Dennoch waren die Erfahrungen der Redner nicht durchweg positiv geprägt: “Ich habe in der Kirche die stärksten Verbündeten gefunden, aber auch die stärksten Gegner”, so Hattenhauer im Rückblick. Auch der Pfarrer Peter-Michael Utrasch rannte auf der Suche nach Unterstützung während des SED-Regimes vielfach gegen geschlossene Türen.
Die Angst vor einem gefährlichen Spill-Over Effekt der als staatsfeindlich betrachteten Kollegen siegte oft über besseres Wissen oder Philanthropie.

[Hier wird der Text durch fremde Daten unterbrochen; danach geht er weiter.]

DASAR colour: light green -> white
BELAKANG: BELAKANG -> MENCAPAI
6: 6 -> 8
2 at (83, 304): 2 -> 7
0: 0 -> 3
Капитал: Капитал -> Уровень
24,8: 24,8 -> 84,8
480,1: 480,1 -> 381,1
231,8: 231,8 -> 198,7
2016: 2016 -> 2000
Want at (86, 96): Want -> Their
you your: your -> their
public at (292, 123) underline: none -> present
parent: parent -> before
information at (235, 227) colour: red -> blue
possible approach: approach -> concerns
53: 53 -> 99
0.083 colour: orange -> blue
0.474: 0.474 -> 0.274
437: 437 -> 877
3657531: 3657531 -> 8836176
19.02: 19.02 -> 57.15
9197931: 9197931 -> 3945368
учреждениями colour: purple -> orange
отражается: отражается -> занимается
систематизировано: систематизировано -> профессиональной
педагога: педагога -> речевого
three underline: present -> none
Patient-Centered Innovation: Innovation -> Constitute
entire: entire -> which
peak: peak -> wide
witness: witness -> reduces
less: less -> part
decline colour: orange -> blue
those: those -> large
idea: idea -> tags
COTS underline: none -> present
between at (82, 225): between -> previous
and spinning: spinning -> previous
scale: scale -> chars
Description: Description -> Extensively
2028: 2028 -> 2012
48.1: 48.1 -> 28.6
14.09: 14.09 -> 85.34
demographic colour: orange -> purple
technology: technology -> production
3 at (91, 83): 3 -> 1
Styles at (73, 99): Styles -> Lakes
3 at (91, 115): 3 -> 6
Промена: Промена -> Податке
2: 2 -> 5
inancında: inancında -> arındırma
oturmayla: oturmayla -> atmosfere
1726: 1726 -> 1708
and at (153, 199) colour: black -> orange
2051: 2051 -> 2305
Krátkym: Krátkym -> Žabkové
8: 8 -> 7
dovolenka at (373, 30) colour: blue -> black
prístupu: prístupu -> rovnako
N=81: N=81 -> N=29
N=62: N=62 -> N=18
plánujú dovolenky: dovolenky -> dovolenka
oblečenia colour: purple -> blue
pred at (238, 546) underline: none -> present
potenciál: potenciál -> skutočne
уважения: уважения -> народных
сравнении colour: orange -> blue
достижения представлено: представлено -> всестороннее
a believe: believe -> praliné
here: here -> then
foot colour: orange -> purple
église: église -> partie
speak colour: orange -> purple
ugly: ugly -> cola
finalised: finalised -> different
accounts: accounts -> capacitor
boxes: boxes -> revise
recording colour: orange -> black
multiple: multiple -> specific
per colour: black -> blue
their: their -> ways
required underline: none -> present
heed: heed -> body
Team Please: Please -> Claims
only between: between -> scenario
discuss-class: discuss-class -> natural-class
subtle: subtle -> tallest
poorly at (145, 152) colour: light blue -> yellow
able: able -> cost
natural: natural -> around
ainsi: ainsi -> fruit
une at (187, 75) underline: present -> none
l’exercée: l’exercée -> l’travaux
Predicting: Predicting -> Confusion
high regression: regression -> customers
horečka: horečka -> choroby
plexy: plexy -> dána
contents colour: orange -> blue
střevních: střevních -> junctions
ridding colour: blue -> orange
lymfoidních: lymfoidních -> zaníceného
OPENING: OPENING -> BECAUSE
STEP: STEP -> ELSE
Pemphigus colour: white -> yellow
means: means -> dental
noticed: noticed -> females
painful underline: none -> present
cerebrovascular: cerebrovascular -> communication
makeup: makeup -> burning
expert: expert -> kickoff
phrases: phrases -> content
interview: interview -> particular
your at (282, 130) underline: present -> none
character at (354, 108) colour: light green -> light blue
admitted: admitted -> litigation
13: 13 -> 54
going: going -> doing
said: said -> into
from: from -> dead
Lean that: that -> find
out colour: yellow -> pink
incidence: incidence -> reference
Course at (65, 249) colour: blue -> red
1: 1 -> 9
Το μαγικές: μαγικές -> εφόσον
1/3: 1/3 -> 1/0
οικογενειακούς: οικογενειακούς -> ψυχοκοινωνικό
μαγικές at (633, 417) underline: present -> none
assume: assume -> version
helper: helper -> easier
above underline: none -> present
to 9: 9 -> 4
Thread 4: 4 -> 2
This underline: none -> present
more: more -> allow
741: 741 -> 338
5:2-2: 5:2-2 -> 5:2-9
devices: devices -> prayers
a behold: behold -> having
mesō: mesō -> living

Eine Stunde lang ließen die Gäste das Publikum über Kaffee und Kuchen an ihren sehr persönlichen Erfahrungen teilhaben. In einer weiteren halben Stunde entspann sich eine wirklich sehr angeregte Diskussion zwischen den Besuchern und den Gästen über historisches, ideologisches und aktuelles. Als besonders heißes Thema kristallisierte sich dabei die Frage nach der Rolle der Kirche als Schutzraum vor zeitgemäßen Repressionen heraus. Im Lichte der digitalen Revolution, NSA-Überwachung und dergleichen versuchten wir herauszufinden, wie die Kirche kontemporär als Schutzraum dienen kann.
Eine schöne Bemerkung dazu zum Schluss von Hattenhauer: “Kirche kann vor den digitalen Bedrohungen nicht schützen. Was sie aber kann, ist den Raum zu bieten, sich zu treffen, über diese Themen zu sprechen und ihre Mitglieder gut zu informieren.”
Für diejenigen, die es nicht zum Erzählcafé geschafft haben hier noch ein paar hörbare Eindrücke zum Diskurs: Schutzraum Kirche? Schutzraum Kirche!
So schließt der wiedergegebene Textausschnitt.